Too Smart For Therapy?
Hello all,
I'm wondering if you've ever encountered this in your practice. As an adolescent (13/14 years old) I struggled quite deeply and asked to see a therapist. According to my parents, the first practitioner that I saw told them that she could not treat me because I was "too smart" and would apparently simply lie to her. My mom's take on this was that if we ignored the problem it would go away and my dad's take was to hope I wouldn't be a sociopath (also apparently implied by the practitioner) and find someone else to treat me. The therapist evidently told my parents I needed to be treated by someone more intelligent than myself and that she had no colleagues to recommend.

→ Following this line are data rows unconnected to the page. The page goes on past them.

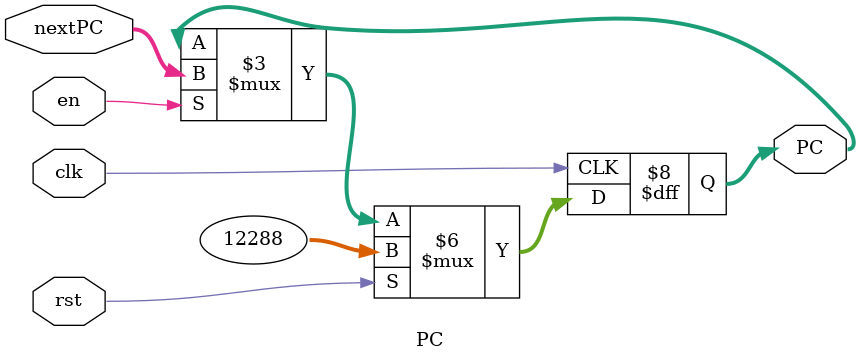
<source format=v>
`timescale 1ns / 1ps
module PC(
    input clk,
    input rst,
    input en,
    input [31:0] nextPC,
    output reg [31:0] PC
    );
always @(posedge clk) begin
	if (rst) begin
		// reset
		PC <= 'h0000_3000;
	end
	else if (en) begin
		PC <= nextPC;
	end else begin
		PC <= PC;
	end
end

endmodule

</source>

I find this story explains some other things that happened around this time so while my parents' understanding may be suspect, their recollection is not likely to be in doubt. This would have taken place around 2003. I tested very highly in school and, while I find myself rather clever, I don't find I'm so far beyond the norm that I'm some kind of savant or freak of nature. More the "reading at a college level in primary school" or "very good at long division" kind of smart.
At any rate, do any professionals, especially those working at that time, remember any reasoning for a recommendation like this? Why would a therapist give parents feedback that their kid is untreatable because of their intelligence? I understand the modern treatment of "gifted" kids is very different but would this have been standard at the time?
Thanks for any insight.
Also, I did eventually get help and it turns out therapy is about willingness to participate not whether you're able to win a battle of wits against your therapist, who knew?